***** Excerpt

Iker Gil

Personal information
- Full name: Iker Gil López
- Date of birth: 15 March 2005 (age 21)
- Place of birth: Zaragoza, Spain
- Height: 1.71 m (5 ft 7 in)
- Position: Forward

Team information
- Current team: Real Madrid C

Youth career
- 2010–2012: La Muela
- 2012–2013: Óliver
- 2013–2015: Amistad
- 2015–2017: Zaragoza
- 2017–2024: Real Madrid
- 2023–2024: → Huesca (loan)

Senior career*
- Years: Team / Apps / (Gls)
- 2024–: Real Madrid C / 8 / (1)
- 2024: → Huesca B (loan) / 4 / (3)
- 2024: → Huesca (loan) / 1 / (0)
- 2024: → Tarazona (loan) / 11 / (1)
- 2025: → Ejea (loan) / 15 / (10)
- 2026: → Oviedo B (loan) / 13 / (4)

International career^{‡}
- 2019–2020: Spain U15 / 6 / (4)
- 2022: Spain U17 / 1 / (0)

**********
***** Study material

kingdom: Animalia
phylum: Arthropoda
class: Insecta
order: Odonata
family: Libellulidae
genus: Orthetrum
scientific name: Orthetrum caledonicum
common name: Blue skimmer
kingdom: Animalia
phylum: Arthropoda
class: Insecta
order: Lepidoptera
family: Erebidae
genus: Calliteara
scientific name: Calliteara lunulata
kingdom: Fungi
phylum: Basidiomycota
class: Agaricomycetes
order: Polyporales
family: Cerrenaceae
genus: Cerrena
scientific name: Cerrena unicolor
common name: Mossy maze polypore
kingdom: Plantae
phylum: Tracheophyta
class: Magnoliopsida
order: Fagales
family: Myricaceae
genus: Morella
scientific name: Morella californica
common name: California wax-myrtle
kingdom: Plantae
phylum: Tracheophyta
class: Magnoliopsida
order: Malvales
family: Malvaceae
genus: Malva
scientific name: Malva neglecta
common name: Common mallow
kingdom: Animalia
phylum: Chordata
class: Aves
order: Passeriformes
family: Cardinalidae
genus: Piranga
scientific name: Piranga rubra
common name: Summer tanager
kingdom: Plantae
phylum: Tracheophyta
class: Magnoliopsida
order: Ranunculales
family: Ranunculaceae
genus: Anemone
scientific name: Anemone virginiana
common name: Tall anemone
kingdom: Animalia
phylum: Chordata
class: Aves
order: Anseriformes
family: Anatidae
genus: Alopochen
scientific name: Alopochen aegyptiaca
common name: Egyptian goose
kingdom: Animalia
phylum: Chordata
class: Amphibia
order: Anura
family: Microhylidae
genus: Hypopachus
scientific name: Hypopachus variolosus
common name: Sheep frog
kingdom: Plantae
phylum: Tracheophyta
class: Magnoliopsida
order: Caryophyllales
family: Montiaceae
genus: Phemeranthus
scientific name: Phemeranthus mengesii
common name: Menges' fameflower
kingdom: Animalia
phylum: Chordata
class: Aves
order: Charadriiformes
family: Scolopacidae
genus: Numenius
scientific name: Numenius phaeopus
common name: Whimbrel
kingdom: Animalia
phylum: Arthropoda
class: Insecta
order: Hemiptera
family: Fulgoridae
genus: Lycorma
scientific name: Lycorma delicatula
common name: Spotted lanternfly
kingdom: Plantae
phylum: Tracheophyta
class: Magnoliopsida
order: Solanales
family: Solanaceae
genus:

**********

*Problems to solve*:
a: Reproduce the part of the Iker Gil profile that opens with the words containing "Youth career" and closes with "Apps / (Gls)".
b: In the Iker Gil profile, which team did he play for on loan in 2025?
The listing plays no part in the work here.

*Solved tasks*:
a:
Youth career
- 2010–2012: La Muela
- 2012–2013: Óliver
- 2013–2015: Amistad
- 2015–2017: Zaragoza
- 2017–2024: Real Madrid
- 2023–2024: → Huesca (loan)

Senior career*
- Years: Team / Apps / (Gls)

b: Ejea